The woman downstairs is crying again.
Well, perhaps crying is too passive a word. The sounds I hear emanating through the floor are aggressive sobs, staccato and loud like a cleaver being swung; wails that first choke the throat for an endless minute, before releasing themselves in an anguished, inhuman howl.
The cries were softer and shorter at first, as if the woman was trying to stifle them – perhaps she was trying to play normal and keep the peace, for both her own sanity and that of the adjoining apartments in our building. But eventually, she forgot about any neighbourly propriety and she gave into the grief unravelling out of her, spilling out with more noisy fervour each time.
Occasionally, the cries are in conversation with an equally loud male voice. The visitor’s shouts are muffled, and he speaks in another language – maybe Vietnamese; definitely Asian – but his hot-blooded hostility quickly seeps through the cheap plaster walls. Occasionally, I hear heavy thumps that immediately echo uneasily in the pit of my stomach.
I cradle my mobile phone in my hand, debating whether I should call the local police station this time, when I hear the downstairs door slam and the woman’s weeps settle into whimpers. So I put my phone away.
. . .
As I cross the road onto the corner where our sun-stained apartment building stands, I usually try to catch a glimpse of the woman living directly below me, but her curtains remain shut across her window.
Just once was there a sliver of an opening: I spotted her, leaning back into the dim light of the apartment, face shrouded by her long black hair.

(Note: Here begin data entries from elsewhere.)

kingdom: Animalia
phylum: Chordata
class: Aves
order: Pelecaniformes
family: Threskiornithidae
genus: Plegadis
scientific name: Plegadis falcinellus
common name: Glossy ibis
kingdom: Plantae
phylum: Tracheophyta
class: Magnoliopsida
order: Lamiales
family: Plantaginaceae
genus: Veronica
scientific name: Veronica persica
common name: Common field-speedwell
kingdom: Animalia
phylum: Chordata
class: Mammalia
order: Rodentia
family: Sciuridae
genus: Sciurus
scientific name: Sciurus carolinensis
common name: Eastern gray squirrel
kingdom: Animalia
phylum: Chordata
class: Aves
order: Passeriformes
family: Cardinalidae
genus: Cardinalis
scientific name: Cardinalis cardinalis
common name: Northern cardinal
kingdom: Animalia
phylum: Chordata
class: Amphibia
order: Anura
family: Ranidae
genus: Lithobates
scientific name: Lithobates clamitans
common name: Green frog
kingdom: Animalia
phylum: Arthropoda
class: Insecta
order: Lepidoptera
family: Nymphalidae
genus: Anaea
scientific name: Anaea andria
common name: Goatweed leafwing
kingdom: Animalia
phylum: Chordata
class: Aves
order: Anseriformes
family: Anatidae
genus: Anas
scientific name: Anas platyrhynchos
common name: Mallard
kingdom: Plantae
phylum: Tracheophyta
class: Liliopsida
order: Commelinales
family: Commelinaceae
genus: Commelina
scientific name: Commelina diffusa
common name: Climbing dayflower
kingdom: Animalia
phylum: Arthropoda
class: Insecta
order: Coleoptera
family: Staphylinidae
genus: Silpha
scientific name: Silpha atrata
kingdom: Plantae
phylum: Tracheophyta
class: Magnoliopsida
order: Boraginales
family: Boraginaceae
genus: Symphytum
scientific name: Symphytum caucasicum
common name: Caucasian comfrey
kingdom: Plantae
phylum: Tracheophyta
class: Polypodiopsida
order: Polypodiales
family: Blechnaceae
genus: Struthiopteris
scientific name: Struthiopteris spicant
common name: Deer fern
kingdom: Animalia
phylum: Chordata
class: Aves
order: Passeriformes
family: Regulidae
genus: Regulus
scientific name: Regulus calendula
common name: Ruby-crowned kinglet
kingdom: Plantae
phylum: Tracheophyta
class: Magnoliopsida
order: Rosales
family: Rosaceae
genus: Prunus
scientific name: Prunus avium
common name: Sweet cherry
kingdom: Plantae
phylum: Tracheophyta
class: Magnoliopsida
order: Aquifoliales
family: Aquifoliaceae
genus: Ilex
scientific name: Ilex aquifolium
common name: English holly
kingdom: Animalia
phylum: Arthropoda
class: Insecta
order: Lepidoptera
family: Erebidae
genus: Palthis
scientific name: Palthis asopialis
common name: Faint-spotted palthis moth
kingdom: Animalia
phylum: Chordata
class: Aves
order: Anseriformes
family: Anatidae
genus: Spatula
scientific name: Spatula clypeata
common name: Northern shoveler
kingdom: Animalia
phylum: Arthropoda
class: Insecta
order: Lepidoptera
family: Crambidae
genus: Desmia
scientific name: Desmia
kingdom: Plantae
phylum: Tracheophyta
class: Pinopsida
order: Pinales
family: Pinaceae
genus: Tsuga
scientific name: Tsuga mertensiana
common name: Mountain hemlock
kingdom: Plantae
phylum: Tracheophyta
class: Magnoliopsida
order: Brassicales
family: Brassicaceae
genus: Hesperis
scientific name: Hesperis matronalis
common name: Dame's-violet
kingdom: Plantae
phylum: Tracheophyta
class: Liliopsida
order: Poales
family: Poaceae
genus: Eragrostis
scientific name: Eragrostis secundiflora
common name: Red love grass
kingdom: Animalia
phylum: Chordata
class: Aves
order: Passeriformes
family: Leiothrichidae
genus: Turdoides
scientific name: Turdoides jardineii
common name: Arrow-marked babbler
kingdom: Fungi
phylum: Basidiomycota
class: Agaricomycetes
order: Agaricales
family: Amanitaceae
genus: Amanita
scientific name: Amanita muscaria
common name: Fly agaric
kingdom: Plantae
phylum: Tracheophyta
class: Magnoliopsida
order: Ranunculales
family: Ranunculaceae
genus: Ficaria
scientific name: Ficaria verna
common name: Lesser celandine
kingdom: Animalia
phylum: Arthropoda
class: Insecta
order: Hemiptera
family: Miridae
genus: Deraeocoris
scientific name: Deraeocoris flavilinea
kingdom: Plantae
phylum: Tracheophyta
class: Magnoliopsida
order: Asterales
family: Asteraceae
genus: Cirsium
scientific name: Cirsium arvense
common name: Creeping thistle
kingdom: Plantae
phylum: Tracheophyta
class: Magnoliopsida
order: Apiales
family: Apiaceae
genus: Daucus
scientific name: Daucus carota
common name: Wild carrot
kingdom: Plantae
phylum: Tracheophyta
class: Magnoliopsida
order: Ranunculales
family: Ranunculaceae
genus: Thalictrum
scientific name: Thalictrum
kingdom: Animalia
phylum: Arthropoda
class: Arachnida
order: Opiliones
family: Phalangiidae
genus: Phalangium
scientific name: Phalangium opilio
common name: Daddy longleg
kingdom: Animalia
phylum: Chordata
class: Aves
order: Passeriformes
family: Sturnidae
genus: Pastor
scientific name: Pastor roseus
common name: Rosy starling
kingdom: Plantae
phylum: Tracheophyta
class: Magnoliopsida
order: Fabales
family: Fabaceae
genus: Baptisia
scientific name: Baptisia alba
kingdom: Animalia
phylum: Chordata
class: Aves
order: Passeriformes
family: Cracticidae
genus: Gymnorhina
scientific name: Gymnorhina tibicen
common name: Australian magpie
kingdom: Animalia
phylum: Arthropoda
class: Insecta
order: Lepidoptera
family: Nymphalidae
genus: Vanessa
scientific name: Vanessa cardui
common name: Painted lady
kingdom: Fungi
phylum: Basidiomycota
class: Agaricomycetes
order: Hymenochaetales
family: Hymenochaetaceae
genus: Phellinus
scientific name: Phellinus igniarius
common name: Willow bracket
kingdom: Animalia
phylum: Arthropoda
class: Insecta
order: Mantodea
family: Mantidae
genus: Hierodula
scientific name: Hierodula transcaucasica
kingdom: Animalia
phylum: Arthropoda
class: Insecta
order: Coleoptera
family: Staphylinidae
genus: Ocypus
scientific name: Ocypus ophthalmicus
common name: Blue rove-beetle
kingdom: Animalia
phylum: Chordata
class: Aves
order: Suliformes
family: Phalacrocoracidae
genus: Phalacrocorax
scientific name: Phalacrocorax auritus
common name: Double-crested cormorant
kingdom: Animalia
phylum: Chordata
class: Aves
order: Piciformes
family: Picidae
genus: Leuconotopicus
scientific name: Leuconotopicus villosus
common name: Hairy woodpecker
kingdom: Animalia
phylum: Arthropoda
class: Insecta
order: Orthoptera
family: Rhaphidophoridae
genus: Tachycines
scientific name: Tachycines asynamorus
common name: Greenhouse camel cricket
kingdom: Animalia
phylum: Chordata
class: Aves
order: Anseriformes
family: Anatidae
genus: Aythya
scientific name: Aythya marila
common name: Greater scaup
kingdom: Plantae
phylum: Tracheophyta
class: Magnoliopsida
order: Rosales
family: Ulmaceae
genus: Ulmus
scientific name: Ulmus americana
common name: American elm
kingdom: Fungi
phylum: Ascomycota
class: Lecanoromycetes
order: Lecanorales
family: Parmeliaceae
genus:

Hanging limply outside of the window frame was a slender, tanned hand, holding a burning cigarette. Ash fell fast but silent onto the awning below.
. . .
Finally, a month after I have the idea, I make the decision to introduce myself to the woman. God knows it’s hard to meet people in such a big building, let alone the city. I figure it can’t hurt if I casually let her know that I’m close by should she ever need… a neighbour, I guess.
I walk downstairs to her floor, balling my meagre courage into fists. I stop outside apartment 12 and raise my arm to knock.
But another neighbour has beaten me in making first contact.
A torn page of lined paper is taped to the woman’s door. Scrawled on it in a thick black texta, punctuated crabbily with several crooked underlines, was the following:
“Occupant of Apt. 12,
Your loud crying and screaming is becoming more frequent. This is very disturbing! Please stop!!!
I will call the police next time!!! I’m a shift worker and your noise keeps waking me up.
– Your very upset neighbour”
As I stare at the note, a new sound stirs from behind the door – footsteps suddenly shuffling nearer.
I don’t even hesitate. I dash down the hall and back up the stairs, back into my own apartment, back into my own bubble. It’s probably best if I just forget the woman downstairs; pretend I don’t hear her crying. Play normal. Keep the peace.